═════ Task material ═════

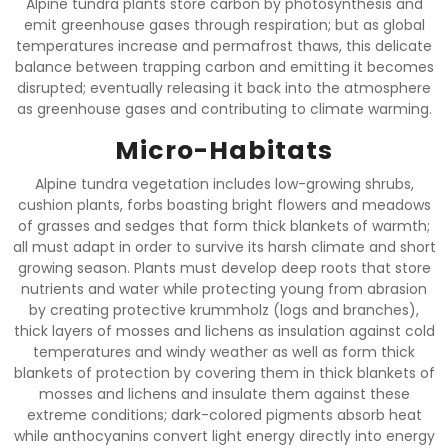
Alpine tundra plants store carbon by photosynthesis and
emit greenhouse gases through respiration; but as global
temperatures increase and permafrost thaws, this delicate
balance between trapping carbon and emitting it becomes
disrupted; eventually releasing it back into the atmosphere
as greenhouse gases and contributing to climate warming.
Micro-Habitats
Alpine tundra vegetation includes low-growing shrubs,
cushion plants, forbs boasting bright flowers and meadows
of grasses and sedges that form thick blankets of warmth;
all must adapt in order to survive its harsh climate and short
growing season. Plants must develop deep roots that store
nutrients and water while protecting young from abrasion
by creating protective krummholz (logs and branches),
thick layers of mosses and lichens as insulation against cold
temperatures and windy weather as well as form thick
blankets of protection by covering them in thick blankets of
mosses and lichens and insulate them against these
extreme conditions; dark-colored pigments absorb heat
while anthocyanins convert light energy directly into energy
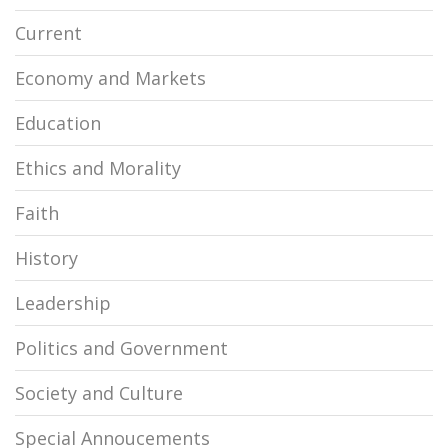
Current
Economy and Markets
Education
Ethics and Morality
Faith
History
Leadership
Politics and Government
Society and Culture
Special Annoucements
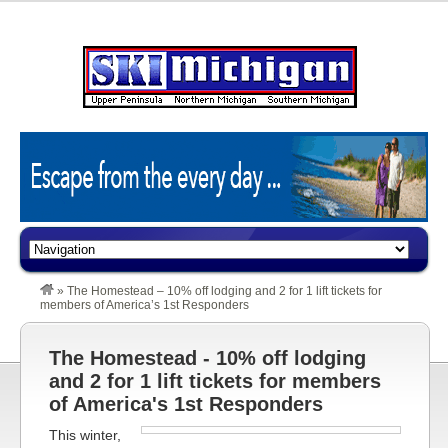
»
The Homestead – 10% off lodging and 2 for 1 lift tickets for
members of America’s 1st Responders
The Homestead - 10% off lodging
and 2 for 1 lift tickets for members
of America's 1st Responders
This winter,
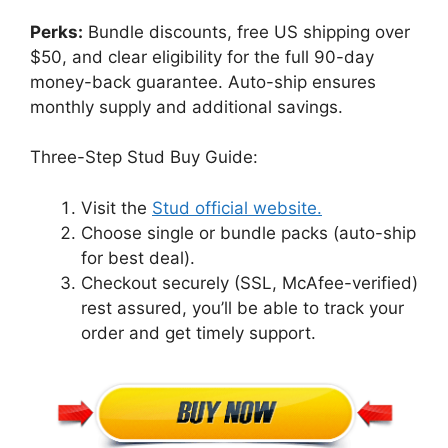
Perks:
Bundle discounts, free US shipping over
$50, and clear eligibility for the full 90-day
money-back guarantee. Auto-ship ensures
monthly supply and additional savings.
Three-Step Stud Buy Guide:
Visit the
Stud official website.
Choose single or bundle packs (auto-ship
for best deal).
Checkout securely (SSL, McAfee-verified)
rest assured, you’ll be able to track your
order and get timely support.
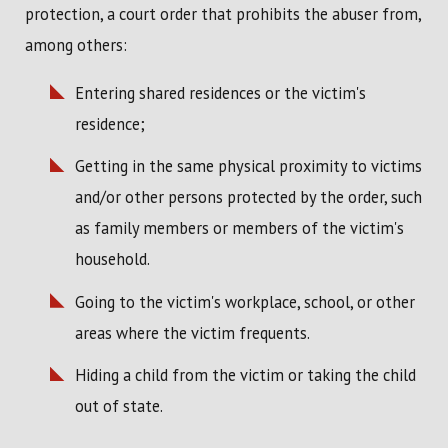
protection, a court order that prohibits the abuser from,
among others:
Entering shared residences or the victim's
residence;
Getting in the same physical proximity to victims
and/or other persons protected by the order, such
as family members or members of the victim's
household.
Going to the victim's workplace, school, or other
areas where the victim frequents.
Hiding a child from the victim or taking the child
out of state.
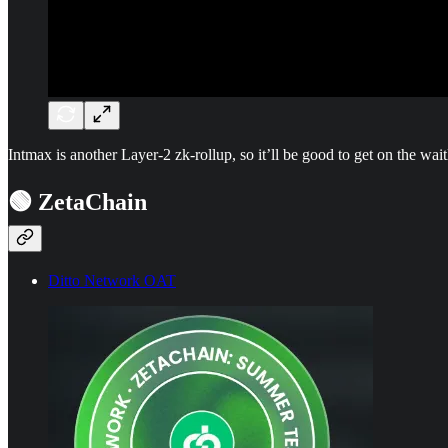
Intmax is another Layer-2 zk-rollup, so it’ll be good to get on the waitl
🟢 ZetaChain
Ditto Network OAT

═════

### What to work on
Copy each line of the entries in which the string "Stud" is found.

### Output for this exercise
Three-Step Stud Buy Guide:
Stud official website.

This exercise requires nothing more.